“The Decline of the West”
“The North”
“They’ll be Happy to Hear That”
“The Idea Bus”
“The North” is a grim, haunting tale of a minstrel who sings a dangerous song about the emperor. He’s punished for it, but the song lives on. As in Rogers’s story “The Storyteller is Dead, Long Live the Storyteller,” previously reviewed here, or in his award-winning story “Don Ysidro,” the author plays with the way ideas (stories, songs) take on a life of their own. It’s neither a challenging or controversial concept, yet Rogers consistently makes the theme engaging.

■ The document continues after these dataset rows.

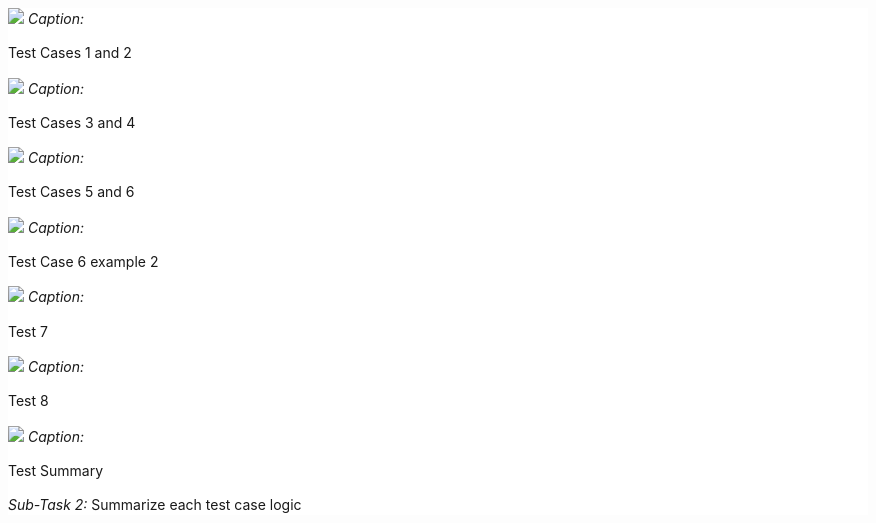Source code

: <tr><td><img width="768px" src="https://user-images.githubusercontent.com/113541321/197429517-20ec9cf7-a768-4609-90b3-05097f577fd8.png"/></td></tr>
<tr><td> <em>Caption:</em> <p>Test Cases 1 and 2<br></p>
</td></tr>
<tr><td><img width="768px" src="https://user-images.githubusercontent.com/113541321/197429528-6c0496a3-8791-4918-90f3-8c08be30b2f5.png"/></td></tr>
<tr><td> <em>Caption:</em> <p>Test Cases 3 and 4 <br></p>
</td></tr>
<tr><td><img width="768px" src="https://user-images.githubusercontent.com/113541321/197429546-691792e1-ac0a-4c97-8ee4-ac8cce911e92.png"/></td></tr>
<tr><td> <em>Caption:</em> <p>Test Cases 5 and 6<br></p>
</td></tr>
<tr><td><img width="768px" src="https://user-images.githubusercontent.com/113541321/197429583-d6152764-d882-415c-86bc-6ffe9bf23016.png"/></td></tr>
<tr><td> <em>Caption:</em> <p>Test Case 6 example 2 <br></p>
</td></tr>
<tr><td><img width="768px" src="https://user-images.githubusercontent.com/113541321/197429567-a38b0bbc-d1ee-48f8-bf1d-bcc5d88eeeaf.png"/></td></tr>
<tr><td> <em>Caption:</em> <p>Test 7<br></p>
</td></tr>
<tr><td><img width="768px" src="https://user-images.githubusercontent.com/113541321/197429620-13cf1faa-131b-42a2-8881-77fd89e84a2d.png"/></td></tr>
<tr><td> <em>Caption:</em> <p>Test 8<br></p>
</td></tr>
<tr><td><img width="768px" src="https://user-images.githubusercontent.com/113541321/197429639-5145e1b1-b4f6-4549-957a-b25fceb8312d.png"/></td></tr>
<tr><td> <em>Caption:</em> <p>Test Summary<br></p>
</td></tr>
</table></td></tr>
<tr><td> <em>Sub-Task 2: </em> Summarize each test case logic</td></tr>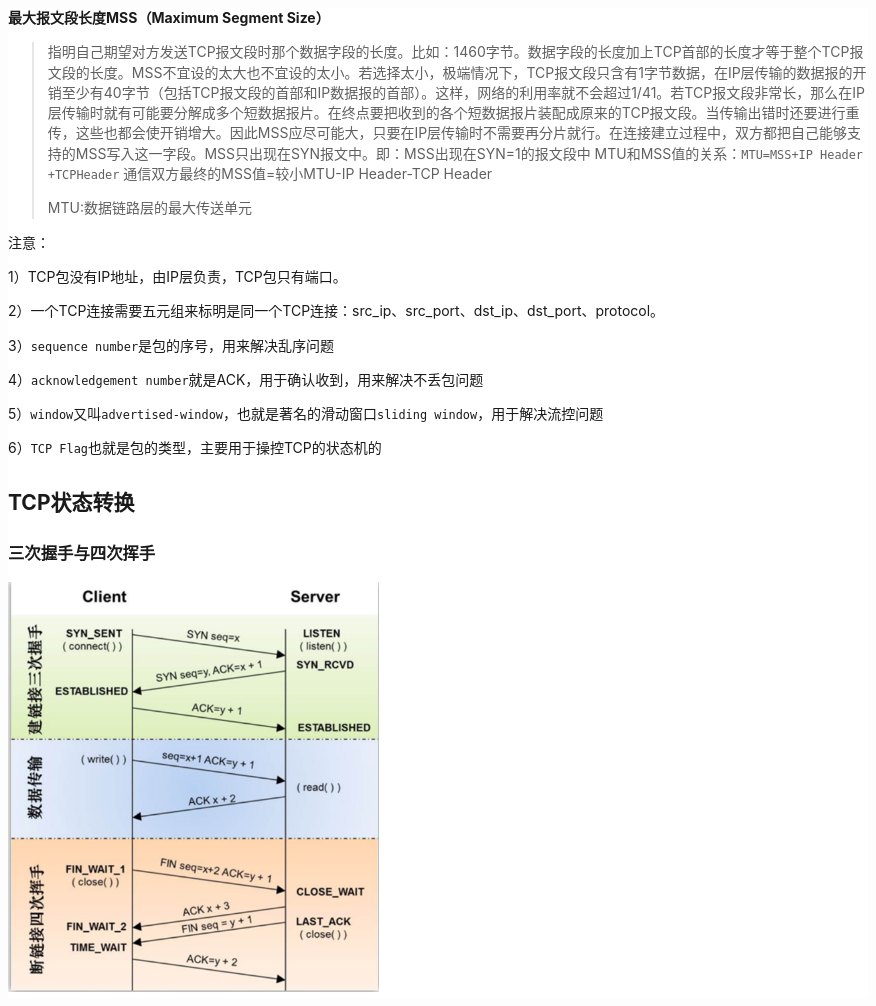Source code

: **最大报文段长度MSS（Maximum Segment Size）**

> 指明自己期望对方发送TCP报文段时那个数据字段的长度。比如：1460字节。数据字段的长度加上TCP首部的长度才等于整个TCP报文段的长度。MSS不宜设的太大也不宜设的太小。若选择太小，极端情况下，TCP报文段只含有1字节数据，在IP层传输的数据报的开销至少有40字节（包括TCP报文段的首部和IP数据报的首部）。这样，网络的利用率就不会超过1/41。若TCP报文段非常长，那么在IP层传输时就有可能要分解成多个短数据报片。在终点要把收到的各个短数据报片装配成原来的TCP报文段。当传输出错时还要进行重传，这些也都会使开销增大。因此MSS应尽可能大，只要在IP层传输时不需要再分片就行。在连接建立过程中，双方都把自己能够支持的MSS写入这一字段。MSS只出现在SYN报文中。即：MSS出现在SYN=1的报文段中
> MTU和MSS值的关系：`MTU=MSS+IP Header+TCPHeader`
> 通信双方最终的MSS值=较小MTU-IP Header-TCP Header
>
> MTU:数据链路层的最大传送单元

注意：

1）TCP包没有IP地址，由IP层负责，TCP包只有端口。

2）一个TCP连接需要五元组来标明是同一个TCP连接：src_ip、src_port、dst_ip、dst_port、protocol。

3）`sequence number`是包的序号，用来解决乱序问题

4）`acknowledgement number`就是ACK，用于确认收到，用来解决不丢包问题

5）`window`又叫`advertised-window`，也就是著名的滑动窗口`sliding window`，用于解决流控问题

6）`TCP Flag`也就是包的类型，主要用于操控TCP的状态机的

## TCP状态转换

### 三次握手与四次挥手

<img src="TCP.assets/image-20200620165230910.png" alt="image-20200620165230910" style="zoom:67%;" />

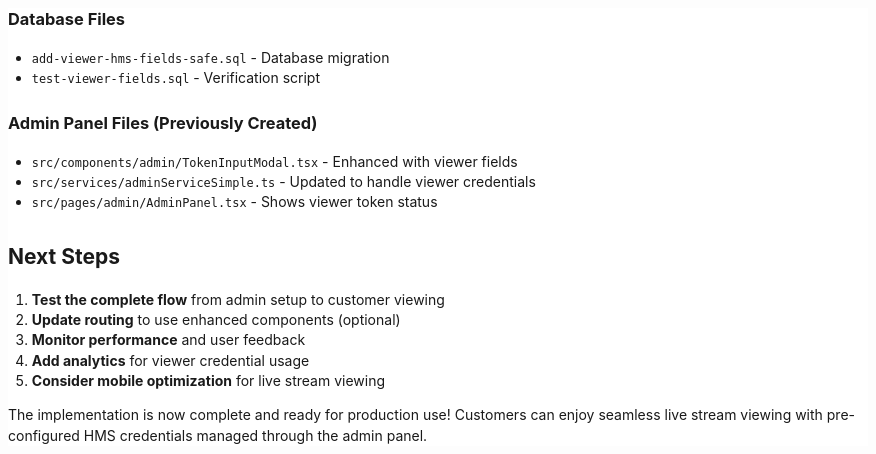 ### Database Files
- `add-viewer-hms-fields-safe.sql` - Database migration
- `test-viewer-fields.sql` - Verification script

### Admin Panel Files (Previously Created)
- `src/components/admin/TokenInputModal.tsx` - Enhanced with viewer fields
- `src/services/adminServiceSimple.ts` - Updated to handle viewer credentials
- `src/pages/admin/AdminPanel.tsx` - Shows viewer token status

## Next Steps

1. **Test the complete flow** from admin setup to customer viewing
2. **Update routing** to use enhanced components (optional)
3. **Monitor performance** and user feedback
4. **Add analytics** for viewer credential usage
5. **Consider mobile optimization** for live stream viewing

The implementation is now complete and ready for production use! Customers can enjoy seamless live stream viewing with pre-configured HMS credentials managed through the admin panel.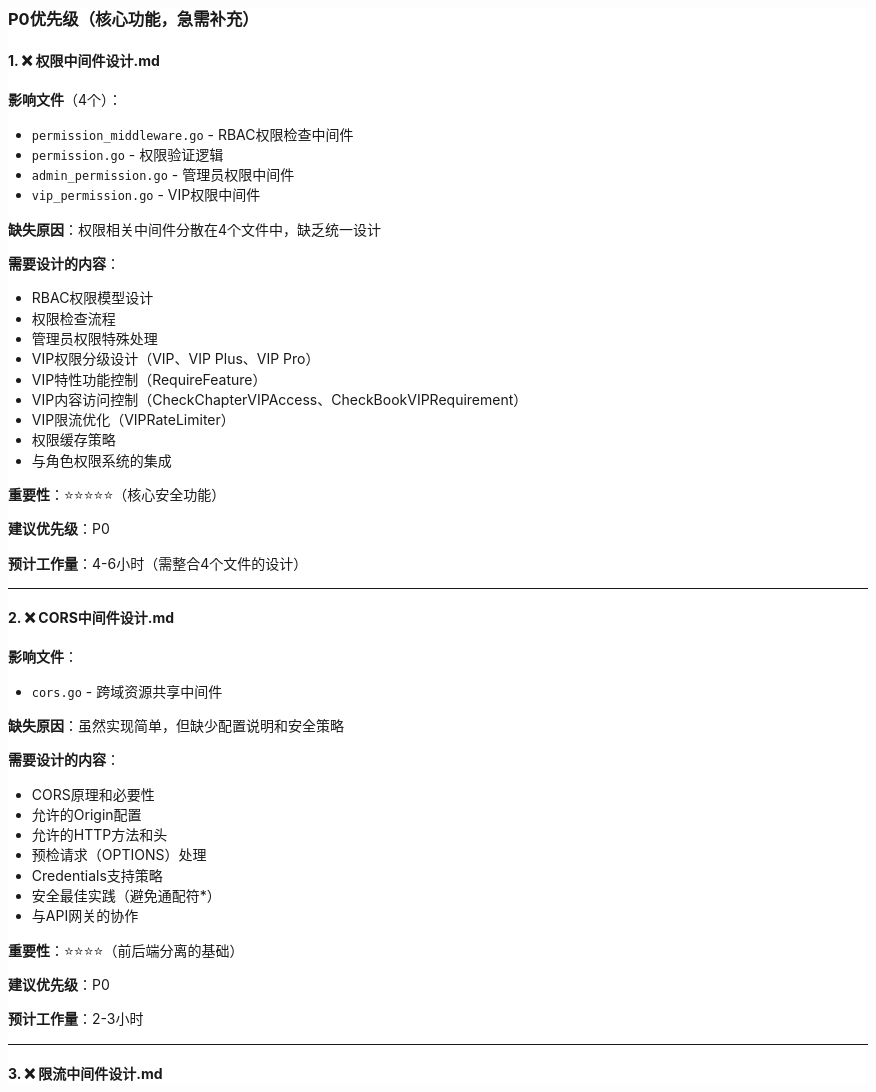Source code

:### P0优先级（核心功能，急需补充）

#### 1. ❌ 权限中间件设计.md

**影响文件**（4个）：
- `permission_middleware.go` - RBAC权限检查中间件
- `permission.go` - 权限验证逻辑
- `admin_permission.go` - 管理员权限中间件
- `vip_permission.go` - VIP权限中间件

**缺失原因**：权限相关中间件分散在4个文件中，缺乏统一设计

**需要设计的内容**：
- RBAC权限模型设计
- 权限检查流程
- 管理员权限特殊处理
- VIP权限分级设计（VIP、VIP Plus、VIP Pro）
- VIP特性功能控制（RequireFeature）
- VIP内容访问控制（CheckChapterVIPAccess、CheckBookVIPRequirement）
- VIP限流优化（VIPRateLimiter）
- 权限缓存策略
- 与角色权限系统的集成

**重要性**：⭐⭐⭐⭐⭐（核心安全功能）

**建议优先级**：P0

**预计工作量**：4-6小时（需整合4个文件的设计）

---

#### 2. ❌ CORS中间件设计.md

**影响文件**：
- `cors.go` - 跨域资源共享中间件

**缺失原因**：虽然实现简单，但缺少配置说明和安全策略

**需要设计的内容**：
- CORS原理和必要性
- 允许的Origin配置
- 允许的HTTP方法和头
- 预检请求（OPTIONS）处理
- Credentials支持策略
- 安全最佳实践（避免通配符*）
- 与API网关的协作

**重要性**：⭐⭐⭐⭐（前后端分离的基础）

**建议优先级**：P0

**预计工作量**：2-3小时

---

#### 3. ❌ 限流中间件设计.md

Paranoia runs through “They’ll be Happy to Hear That,” a story which seems to invoke Kafka by its use of initials for the main speakers: M, a contented fellow, and K, a man who makes money by gathering seemingly meaningless bits of information. It’s a timely story with a humorous and somewhat creepy conclusion: perhaps the point is not the information, but the information-gathering process, and the chill it sends through the citizenry.
According to Gary’s friend, Robbie, the best thing about cross-country bus trips is the opportunity it affords for brainstorming. But in “The Idea Bus,” Gary’s thoughts take a bloody turn when the journey becomes more unpleasant than he had planned. Rogers’s preface states that he had just completed a 1300 mile trip on a Greyhound bus. Presumably, no one was harmed in the writing of this story.